Solution: Invest time in learning helpful tools of the trade. While it’s unreasonable to expect data scientists to be superhuman in their abilities—see terms like “ninja,” “guru,” and “rockstar” in job descriptions—it is squarely within their realm to be able to share insights effectively using visuals, similar to professionals in sales, marketing, and operations.
4. Overcomplicating model explanations
Predictive models strive for accuracy; however, it’s essential to comprehend the inner workings of algorithms. Businesses and clients must explain the logic to stakeholders, and if a model can make a prediction but can’t be explained, then it’s of no use.
In certain circumstances, deep neural networks may be difficult or impossible to explain, but the bulk of commercial AI applications don’t require complex or hidden layers. Albert Einstein’s famous saying, “If you can't explain it simply, you don't understand it well enough,” is a great litmus test to ensure that data science solutions can be understood by the business stakeholders that charter and rely on them.
Solution: Don’t dive into the deep end unless a project requires it. To keep projects scalable and manageable, focus on producing simple and intuitive model explanations. If a project increases scope and complexity, closely document the reasoning behind each feature.
5. Interpreting correlation as causation
John Wills, a software engineer at Slack, garnered attention when he tweeted that a data scientist is a "person who is better at statistics than any software engineer and better at software engineering than any statistician."
In reviewing data, it’s a common problem to mistake correlation as causation, a bias known as false causality. When two things relate, it does not necessarily imply causation; it is equally likely for a third factor to be impacting each.
Solution: Before drawing conclusions, carefully evaluate which overlooked factors might be impacting the data, or whether it’s a coincidence. It’s true that data scientists are not statisticians by trade, but they must investigate these common biases in order to avoid mistakes.

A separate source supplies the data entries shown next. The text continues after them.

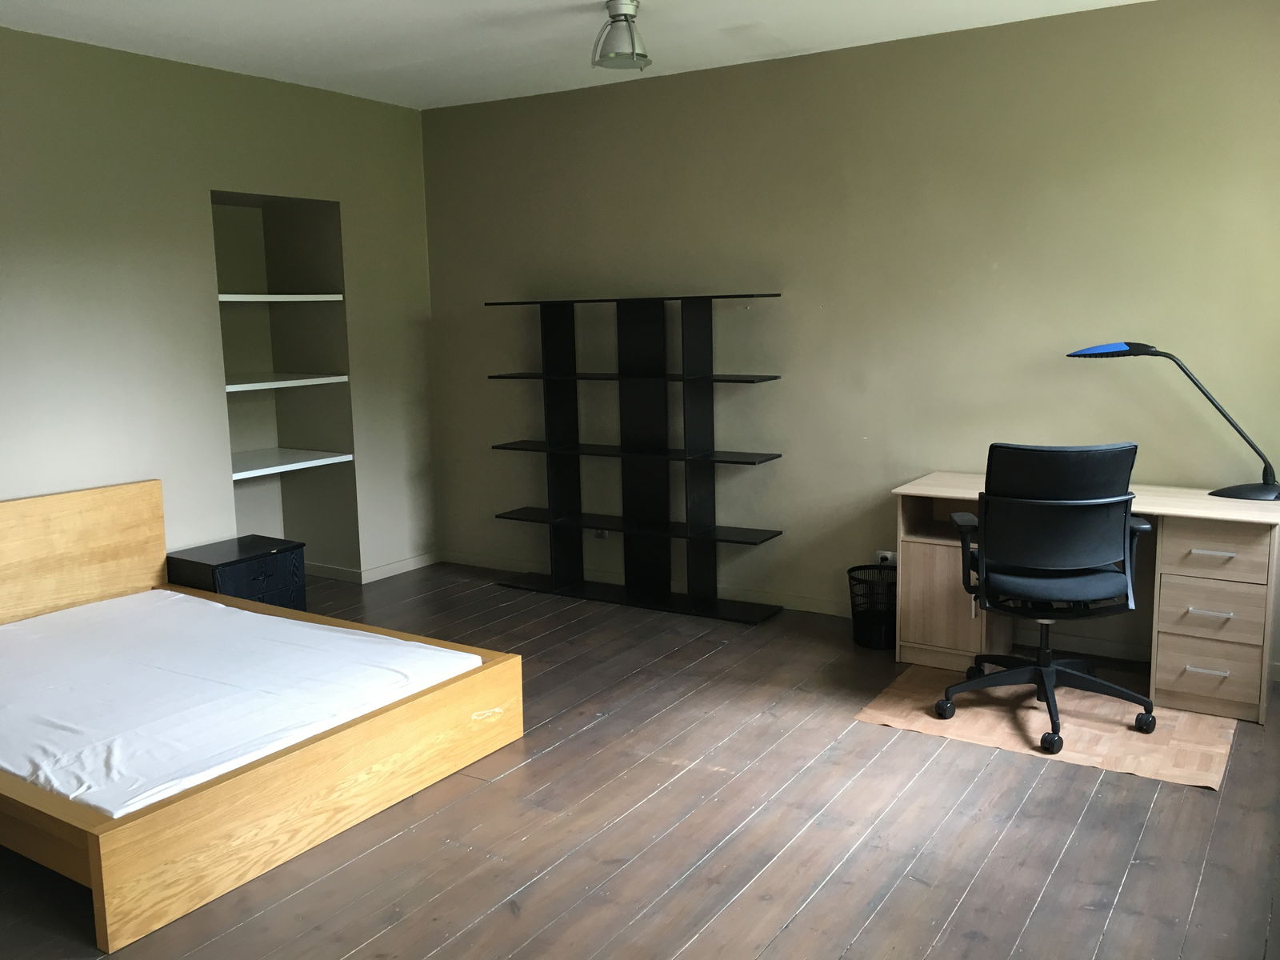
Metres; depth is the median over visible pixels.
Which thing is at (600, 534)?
wall socket
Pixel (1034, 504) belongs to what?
office chair
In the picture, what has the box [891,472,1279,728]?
desk
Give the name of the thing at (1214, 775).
rug
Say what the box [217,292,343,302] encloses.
shelf
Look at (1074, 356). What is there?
desk lamp
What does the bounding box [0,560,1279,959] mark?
floor
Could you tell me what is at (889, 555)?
wall socket
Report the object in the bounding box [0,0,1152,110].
ceiling
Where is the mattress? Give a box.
[0,588,485,818]
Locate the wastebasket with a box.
[848,562,896,650]
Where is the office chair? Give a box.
[936,444,1162,755]
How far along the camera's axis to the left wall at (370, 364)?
4.82 m
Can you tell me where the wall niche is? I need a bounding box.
[212,189,357,578]
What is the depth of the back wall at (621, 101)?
4.72 m
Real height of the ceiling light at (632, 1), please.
0.231 m
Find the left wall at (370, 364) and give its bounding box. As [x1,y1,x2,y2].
[0,25,437,585]
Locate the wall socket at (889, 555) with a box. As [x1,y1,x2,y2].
[874,549,896,566]
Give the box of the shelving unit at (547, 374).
[481,292,784,622]
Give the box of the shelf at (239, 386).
[226,372,348,390]
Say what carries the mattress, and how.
on the bed frame
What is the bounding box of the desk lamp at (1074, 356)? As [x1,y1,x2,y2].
[1068,341,1279,499]
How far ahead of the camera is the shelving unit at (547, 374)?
5.32 m
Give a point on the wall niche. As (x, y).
(311, 275)
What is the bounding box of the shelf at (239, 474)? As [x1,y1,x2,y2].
[229,446,352,478]
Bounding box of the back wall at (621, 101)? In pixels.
[420,0,1279,681]
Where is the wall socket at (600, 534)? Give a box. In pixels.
[592,528,608,538]
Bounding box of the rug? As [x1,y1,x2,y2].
[856,661,1236,790]
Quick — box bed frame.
[0,479,521,955]
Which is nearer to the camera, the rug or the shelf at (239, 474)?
the rug
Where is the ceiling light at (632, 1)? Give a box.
[591,0,651,70]
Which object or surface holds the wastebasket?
on the floor
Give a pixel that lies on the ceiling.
(430, 42)
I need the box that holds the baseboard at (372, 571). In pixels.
[303,551,441,583]
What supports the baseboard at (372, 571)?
attached to the left wall at (370, 364)
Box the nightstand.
[168,534,307,609]
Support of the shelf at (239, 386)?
in the wall niche
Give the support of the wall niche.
in the left wall at (370, 364)
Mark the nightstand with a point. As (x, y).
(250, 568)
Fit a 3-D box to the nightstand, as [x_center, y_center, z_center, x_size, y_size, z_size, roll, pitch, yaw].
[-1.833,0.518,4.903,0.401,0.423,0.464,5,10,32]
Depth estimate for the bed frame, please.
3.18 m

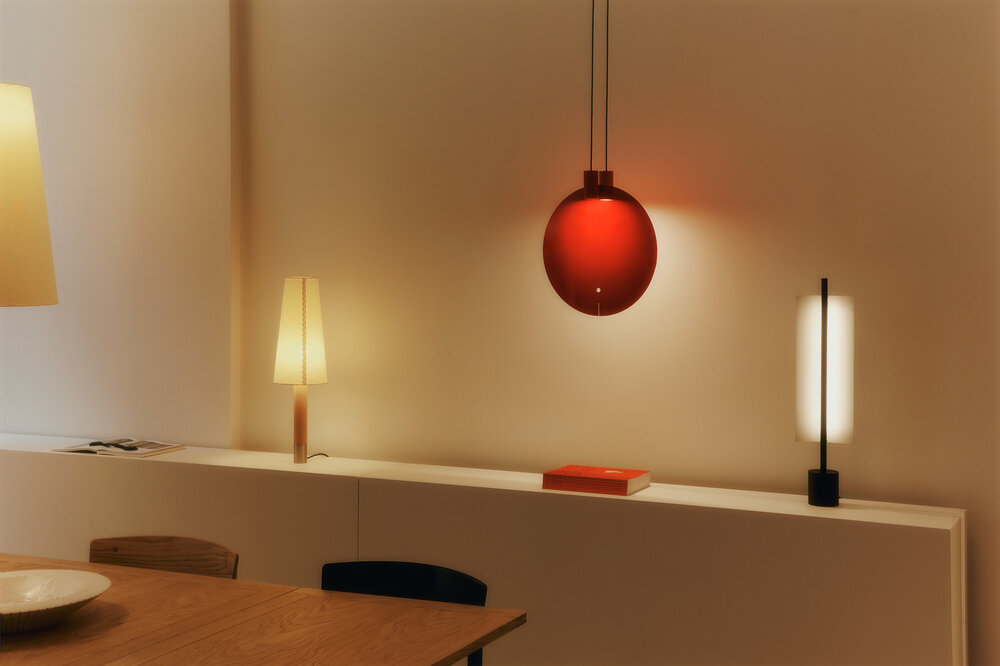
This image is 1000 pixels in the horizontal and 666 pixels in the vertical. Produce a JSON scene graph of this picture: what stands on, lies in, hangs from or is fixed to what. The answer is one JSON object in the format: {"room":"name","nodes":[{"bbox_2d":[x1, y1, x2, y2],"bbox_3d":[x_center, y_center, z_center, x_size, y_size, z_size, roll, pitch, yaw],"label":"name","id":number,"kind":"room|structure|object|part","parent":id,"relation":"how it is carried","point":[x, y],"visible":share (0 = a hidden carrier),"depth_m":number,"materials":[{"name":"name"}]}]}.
{"room":"dining room","nodes":[
{"label":"dining room","id":0,"kind":"room"},
{"bbox_2d":[0,81,57,306],"bbox_3d":[-1.101,-0.894,2.651,0.461,1.711,0.441,1,2,24],"label":"pendant lamp","id":1,"kind":"object","parent":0,"point":[16,220],"visible":1,"depth_m":2.60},
{"bbox_2d":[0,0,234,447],"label":"left wall","id":2,"kind":"structure","parent":0,"point":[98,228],"depth_m":5.15,"materials":[{"name":"paint"}]},
{"bbox_2d":[541,0,656,316],"bbox_3d":[0.302,-0.834,3.986,0.342,1.646,0.338,1,2,24],"label":"pendant lamp","id":3,"kind":"object","parent":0,"point":[627,214],"visible":0.98,"depth_m":3.90,"materials":[{"name":"red glass"}]},
{"bbox_2d":[210,0,999,661],"bbox_3d":[-0.137,-0.241,4.710,6.776,3.030,0.218,1,2,24],"label":"wall","id":4,"kind":"structure","parent":0,"point":[971,507],"depth_m":4.43,"materials":[{"name":"beige paint"}]},
{"bbox_2d":[0,432,965,665],"bbox_3d":[-0.500,0.888,4.560,3.937,0.793,0.384,1,2,24],"label":"sideboard","id":5,"kind":"object","parent":4,"relation":"attached to","point":[772,602],"visible":0.83,"depth_m":4.07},
{"bbox_2d":[53,437,185,457],"bbox_3d":[-1.368,0.437,4.920,0.379,0.029,0.251,1,2,24],"label":"open book","id":6,"kind":"object","parent":5,"relation":"on","point":[143,451],"visible":0.88,"depth_m":4.86,"materials":[{"name":"white paper"}]},
{"bbox_2d":[90,440,137,450],"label":"eyeglasses","id":7,"kind":"object","parent":6,"relation":"on","point":[98,443],"visible":0.99,"depth_m":4.82,"materials":[{"name":"black plastic"}]},
{"bbox_2d":[273,277,327,464],"bbox_3d":[-0.684,0.155,4.698,0.192,0.634,0.193,2,2,40],"label":"table lamp","id":8,"kind":"object","parent":5,"relation":"on","point":[304,371],"visible":0.99,"depth_m":4.64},
{"bbox_3d":[-0.690,0.025,4.712,0.204,0.353,0.219,2,2,40],"label":"lampshade","id":9,"kind":"part","parent":8,"relation":"part of","materials":[{"name":"beige fabric"}]},
{"bbox_3d":[-0.708,0.321,4.831,0.089,0.327,0.101,0,2,3],"label":"lamp stem","id":10,"kind":"part","parent":8,"relation":"part of","materials":[{"name":"metal"}]},
{"bbox_2d":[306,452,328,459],"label":"power cord","id":11,"kind":"object","parent":5,"relation":"on","point":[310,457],"visible":0.71,"depth_m":4.72,"materials":[{"name":"black plastic"}]},
{"bbox_2d":[542,464,651,495],"bbox_3d":[0.300,0.471,4.173,0.283,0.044,0.213,1,2,24],"label":"orange book","id":12,"kind":"object","parent":5,"relation":"on","point":[615,480],"visible":0.99,"depth_m":4.10,"materials":[{"name":"red paper"}]},
{"bbox_2d":[796,280,854,505],"bbox_3d":[0.949,0.189,3.968,0.157,0.650,0.153,2,2,43],"label":"table lamp","id":13,"kind":"object","parent":5,"relation":"on","point":[824,412],"visible":0.99,"depth_m":3.93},
{"bbox_3d":[0.943,0.479,3.974,0.099,0.105,0.101,2,2,43],"label":"cylindrical base","id":14,"kind":"part","parent":13,"relation":"part of","materials":[{"name":"black metal"}]},
{"label":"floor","id":15,"kind":"structure","parent":0,"visible":0},
{"bbox_2d":[88,535,239,579],"bbox_3d":[-0.924,0.962,3.324,0.499,0.796,0.530,1,2,24],"label":"wooden chair","id":16,"kind":"object","parent":15,"relation":"on","point":[175,554],"visible":0.38,"depth_m":3.55,"materials":[{"name":"brown wood"}]},
{"bbox_2d":[0,551,527,665],"bbox_3d":[-1.215,0.986,2.855,2.281,0.727,1.221,1,2,24],"label":"dining table","id":17,"kind":"object","parent":15,"relation":"on","point":[468,608],"visible":0.98,"depth_m":2.85,"materials":[{"name":"brown wood"}]},
{"bbox_2d":[0,568,110,633],"bbox_3d":[-1.027,0.589,2.850,0.410,0.069,0.410,0,2,-22],"label":"bowl","id":18,"kind":"object","parent":17,"relation":"on","point":[4,610],"visible":1,"depth_m":2.97,"materials":[{"name":"ceramic"}]},
{"bbox_2d":[318,560,492,665],"bbox_3d":[-0.301,0.958,3.086,0.540,0.765,0.519,1,2,24],"label":"black chair","id":19,"kind":"object","parent":15,"relation":"on","point":[427,573],"visible":0.49,"depth_m":3.28,"materials":[{"name":"black"}]}
]}

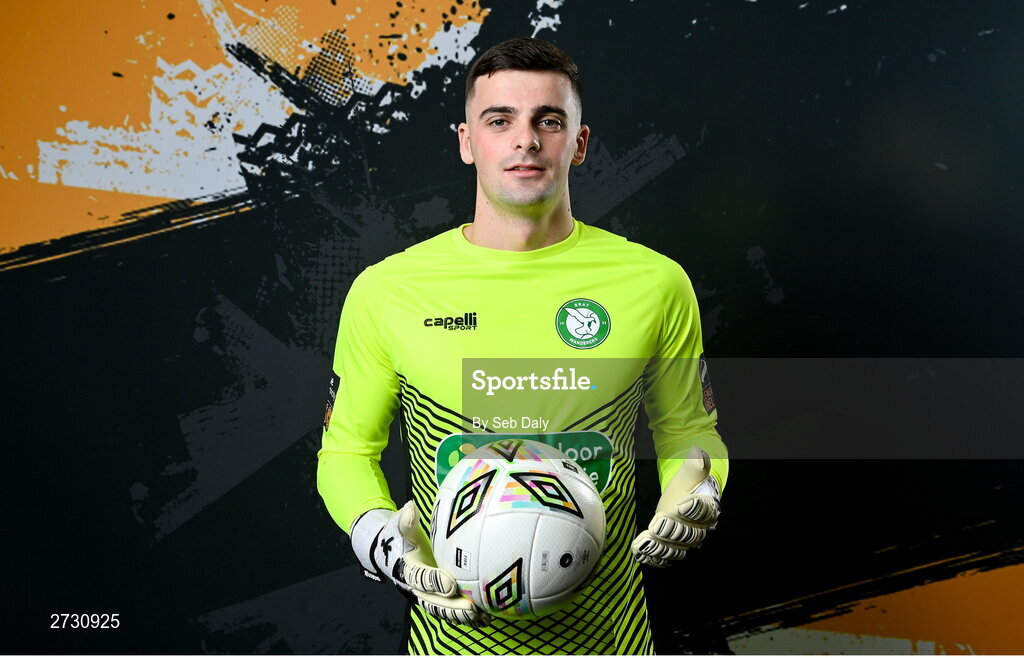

Improving best practices in a developing field
Expectations of data scientists run high and vast. Similar to other fields like programming, this results in niche professions within the broader field. It’s not uncommon for contemporary data scientists to wear multiple hats as they navigate largely uncharted territory. The best way to ensure success is to maintain focus on quality, stick to the fundamentals, and constantly evolve best practices.
In an emerging field, mistakes are inevitable, and critics will be the first to announce them; however, an increasing number of enterprises are successfully using data science to achieve valuable results.